Baldwin and Gutierrez-Reed will be issued a summons to appear in court. Prosecutors will forgo a grand jury and rely on a judge to determine if there is sufficient evidence to move toward trial. It could take up to 60 days for decision.

Prosecutors also said they will release the terms of a signed plea agreement with assistant director David Halls, who oversaw safety on the set. Participants in the un-filmed rehearsal have given conflicting accounts of who handed the gun to Baldwin.

Halls has agreed to plead guilty in the negligent use of a deadly weapon, they said.

Heather Brewer, a spokeswoman for the district attorney’s office, said in a statement Monday that prosecutors are “fully focused on securing justice for Halyna Hutchins” and “the evidence and the facts speak for themselves.”

Baldwin, also a co-producer on “Rust,” has described the killing as a tragic accident.
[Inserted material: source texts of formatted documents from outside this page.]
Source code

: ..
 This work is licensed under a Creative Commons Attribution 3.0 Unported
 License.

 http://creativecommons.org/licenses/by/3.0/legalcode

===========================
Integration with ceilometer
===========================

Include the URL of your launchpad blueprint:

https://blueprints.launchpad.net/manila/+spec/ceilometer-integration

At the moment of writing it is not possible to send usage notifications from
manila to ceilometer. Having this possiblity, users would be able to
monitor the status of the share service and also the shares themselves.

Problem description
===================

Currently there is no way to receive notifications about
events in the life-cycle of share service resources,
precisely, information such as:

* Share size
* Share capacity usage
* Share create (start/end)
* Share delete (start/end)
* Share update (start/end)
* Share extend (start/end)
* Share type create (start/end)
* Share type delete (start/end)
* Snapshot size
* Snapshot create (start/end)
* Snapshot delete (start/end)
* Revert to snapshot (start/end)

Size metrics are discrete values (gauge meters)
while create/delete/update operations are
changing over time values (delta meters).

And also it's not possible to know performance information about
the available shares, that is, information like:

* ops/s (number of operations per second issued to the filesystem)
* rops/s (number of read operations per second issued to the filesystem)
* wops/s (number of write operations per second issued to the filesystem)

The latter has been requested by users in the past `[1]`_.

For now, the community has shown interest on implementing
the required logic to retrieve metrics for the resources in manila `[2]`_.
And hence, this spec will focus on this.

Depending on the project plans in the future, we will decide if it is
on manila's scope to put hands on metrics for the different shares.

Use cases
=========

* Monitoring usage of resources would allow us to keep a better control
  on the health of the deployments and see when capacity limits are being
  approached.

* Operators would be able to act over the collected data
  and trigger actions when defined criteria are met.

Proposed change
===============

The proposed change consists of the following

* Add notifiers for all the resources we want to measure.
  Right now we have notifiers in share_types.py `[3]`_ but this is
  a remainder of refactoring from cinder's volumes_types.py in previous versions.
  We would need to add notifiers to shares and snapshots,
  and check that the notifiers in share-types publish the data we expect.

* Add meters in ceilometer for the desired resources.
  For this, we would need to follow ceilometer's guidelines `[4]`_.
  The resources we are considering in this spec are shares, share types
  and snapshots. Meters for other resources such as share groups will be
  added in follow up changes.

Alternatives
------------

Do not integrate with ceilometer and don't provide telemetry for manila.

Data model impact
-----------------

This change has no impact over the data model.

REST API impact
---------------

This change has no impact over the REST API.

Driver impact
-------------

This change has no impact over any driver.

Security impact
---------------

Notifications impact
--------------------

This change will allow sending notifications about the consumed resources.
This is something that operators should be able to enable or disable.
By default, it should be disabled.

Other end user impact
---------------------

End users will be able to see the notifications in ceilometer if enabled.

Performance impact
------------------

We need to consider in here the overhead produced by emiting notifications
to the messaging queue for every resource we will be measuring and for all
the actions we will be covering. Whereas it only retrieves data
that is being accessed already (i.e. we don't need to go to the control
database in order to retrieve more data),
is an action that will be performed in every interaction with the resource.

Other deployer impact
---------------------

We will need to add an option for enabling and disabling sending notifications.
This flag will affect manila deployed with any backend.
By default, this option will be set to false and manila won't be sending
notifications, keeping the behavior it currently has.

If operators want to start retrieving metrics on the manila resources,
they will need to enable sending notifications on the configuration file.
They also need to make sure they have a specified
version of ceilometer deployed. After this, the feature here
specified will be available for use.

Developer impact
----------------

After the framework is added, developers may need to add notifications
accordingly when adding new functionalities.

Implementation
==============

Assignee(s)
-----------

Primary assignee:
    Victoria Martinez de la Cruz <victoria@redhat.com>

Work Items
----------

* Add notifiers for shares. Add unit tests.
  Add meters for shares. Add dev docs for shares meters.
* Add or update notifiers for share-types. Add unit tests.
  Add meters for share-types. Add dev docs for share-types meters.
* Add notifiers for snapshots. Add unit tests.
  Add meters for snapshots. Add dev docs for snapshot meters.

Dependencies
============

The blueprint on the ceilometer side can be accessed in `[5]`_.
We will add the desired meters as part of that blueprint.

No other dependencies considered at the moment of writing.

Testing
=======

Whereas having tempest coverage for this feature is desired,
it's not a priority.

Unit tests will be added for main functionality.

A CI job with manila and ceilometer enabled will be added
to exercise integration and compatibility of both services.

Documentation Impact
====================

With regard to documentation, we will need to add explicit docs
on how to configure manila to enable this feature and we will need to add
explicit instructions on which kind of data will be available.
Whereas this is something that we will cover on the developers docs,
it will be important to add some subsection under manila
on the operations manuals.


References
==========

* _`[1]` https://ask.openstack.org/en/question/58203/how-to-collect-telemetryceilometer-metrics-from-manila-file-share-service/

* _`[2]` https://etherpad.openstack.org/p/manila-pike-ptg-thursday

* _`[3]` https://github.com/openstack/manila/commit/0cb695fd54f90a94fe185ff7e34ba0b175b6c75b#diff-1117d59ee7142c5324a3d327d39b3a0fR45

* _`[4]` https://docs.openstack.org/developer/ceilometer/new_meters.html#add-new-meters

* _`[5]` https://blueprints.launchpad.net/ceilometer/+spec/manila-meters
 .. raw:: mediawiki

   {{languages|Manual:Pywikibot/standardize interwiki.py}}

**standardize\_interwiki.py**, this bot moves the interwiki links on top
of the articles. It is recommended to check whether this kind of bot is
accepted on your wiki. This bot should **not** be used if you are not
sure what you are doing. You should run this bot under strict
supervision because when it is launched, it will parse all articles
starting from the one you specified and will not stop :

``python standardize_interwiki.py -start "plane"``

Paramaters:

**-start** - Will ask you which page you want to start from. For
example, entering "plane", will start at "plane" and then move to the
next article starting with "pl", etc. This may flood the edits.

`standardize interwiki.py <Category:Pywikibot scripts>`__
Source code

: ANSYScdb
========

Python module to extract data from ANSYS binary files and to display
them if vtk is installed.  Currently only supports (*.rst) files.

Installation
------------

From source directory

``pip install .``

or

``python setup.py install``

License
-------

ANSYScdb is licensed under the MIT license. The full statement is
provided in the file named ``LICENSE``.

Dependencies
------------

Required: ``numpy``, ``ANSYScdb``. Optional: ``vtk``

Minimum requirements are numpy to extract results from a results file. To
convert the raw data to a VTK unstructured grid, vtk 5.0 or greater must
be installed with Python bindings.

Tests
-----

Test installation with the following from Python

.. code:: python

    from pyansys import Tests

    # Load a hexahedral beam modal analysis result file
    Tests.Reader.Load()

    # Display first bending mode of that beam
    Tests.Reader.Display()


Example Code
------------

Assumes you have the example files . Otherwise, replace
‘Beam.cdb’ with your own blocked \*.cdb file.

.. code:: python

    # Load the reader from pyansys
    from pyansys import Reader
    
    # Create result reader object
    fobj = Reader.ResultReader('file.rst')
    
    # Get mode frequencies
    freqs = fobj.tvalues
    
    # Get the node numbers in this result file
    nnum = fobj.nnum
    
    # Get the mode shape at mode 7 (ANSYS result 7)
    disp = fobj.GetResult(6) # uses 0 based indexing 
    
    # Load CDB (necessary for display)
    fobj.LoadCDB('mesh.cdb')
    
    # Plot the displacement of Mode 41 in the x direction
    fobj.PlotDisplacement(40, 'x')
The 64-year-old actor said he was told the gun was safe and has sought to clear his name by suing people involved in handling and supplying the loaded .45-caliber revolver.

In his lawsuit, Baldwin said that while working on camera angles with Hutchins, he pointed the gun in her direction and pulled back and released the hammer of the weapon, which discharged.

Defense attorney Jason Bowles, who represents Gutierrez-Reed, said the charges are the result of a “flawed investigation” and an “inaccurate understanding of the full facts.”

Defendants can participate remotely in many initial court proceedings or seek to have their first appearance waived.

The Associated Press contributed to this report.